▶ _Problem requirements_:
Each record beneath this sentence is to be transcribed exactly as it reads.

Source records:
━━━━━━━━

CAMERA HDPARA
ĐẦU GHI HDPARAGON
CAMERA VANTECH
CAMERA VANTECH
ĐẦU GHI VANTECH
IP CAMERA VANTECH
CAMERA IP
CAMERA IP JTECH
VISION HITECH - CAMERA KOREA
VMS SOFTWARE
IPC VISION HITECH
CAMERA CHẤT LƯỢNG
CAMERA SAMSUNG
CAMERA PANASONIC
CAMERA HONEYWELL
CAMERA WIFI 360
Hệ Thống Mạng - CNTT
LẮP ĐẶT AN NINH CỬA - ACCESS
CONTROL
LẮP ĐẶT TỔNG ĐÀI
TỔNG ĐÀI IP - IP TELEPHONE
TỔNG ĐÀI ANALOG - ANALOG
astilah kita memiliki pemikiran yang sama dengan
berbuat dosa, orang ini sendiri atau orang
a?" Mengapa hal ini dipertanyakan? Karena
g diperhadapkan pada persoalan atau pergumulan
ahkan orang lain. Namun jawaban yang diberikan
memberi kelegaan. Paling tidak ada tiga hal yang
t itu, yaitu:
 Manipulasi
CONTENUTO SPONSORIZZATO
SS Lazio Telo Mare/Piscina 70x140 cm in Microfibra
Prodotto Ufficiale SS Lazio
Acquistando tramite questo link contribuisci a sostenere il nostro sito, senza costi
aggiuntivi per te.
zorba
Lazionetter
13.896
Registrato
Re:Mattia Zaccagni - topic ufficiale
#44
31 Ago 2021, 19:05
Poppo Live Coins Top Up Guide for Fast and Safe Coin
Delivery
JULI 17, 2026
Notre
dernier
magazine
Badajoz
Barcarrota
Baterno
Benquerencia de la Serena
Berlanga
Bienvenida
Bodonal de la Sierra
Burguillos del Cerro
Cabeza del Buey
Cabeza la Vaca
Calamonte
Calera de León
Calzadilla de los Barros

━━━━━━━━

▶ _Answer area_:
CAMERA HDPARA
ĐẦU GHI HDPARAGON
CAMERA VANTECH
CAMERA VANTECH
ĐẦU GHI VANTECH
IP CAMERA VANTECH
CAMERA IP
CAMERA IP JTECH
VISION HITECH - CAMERA KOREA
VMS SOFTWARE
IPC VISION HITECH
CAMERA CHẤT LƯỢNG
CAMERA SAMSUNG
CAMERA PANASONIC
CAMERA HONEYWELL
CAMERA WIFI 360
Hệ Thống Mạng - CNTT
LẮP ĐẶT AN NINH CỬA - ACCESS
CONTROL
LẮP ĐẶT TỔNG ĐÀI
TỔNG ĐÀI IP - IP TELEPHONE
TỔNG ĐÀI ANALOG - ANALOG
astilah kita memiliki pemikiran yang sama dengan
berbuat dosa, orang ini sendiri atau orang
a?" Mengapa hal ini dipertanyakan? Karena
g diperhadapkan pada persoalan atau pergumulan
ahkan orang lain. Namun jawaban yang diberikan
memberi kelegaan. Paling tidak ada tiga hal yang
t itu, yaitu:
 Manipulasi
CONTENUTO SPONSORIZZATO
SS Lazio Telo Mare/Piscina 70x140 cm in Microfibra
Prodotto Ufficiale SS Lazio
Acquistando tramite questo link contribuisci a sostenere il nostro sito, senza costi
aggiuntivi per te.
zorba
Lazionetter
13.896
Registrato
Re:Mattia Zaccagni - topic ufficiale
#44
31 Ago 2021, 19:05
Poppo Live Coins Top Up Guide for Fast and Safe Coin
Delivery
JULI 17, 2026
Notre
dernier
magazine
Badajoz
Barcarrota
Baterno
Benquerencia de la Serena
Berlanga
Bienvenida
Bodonal de la Sierra
Burguillos del Cerro
Cabeza del Buey
Cabeza la Vaca
Calamonte
Calera de León
Calzadilla de los Barros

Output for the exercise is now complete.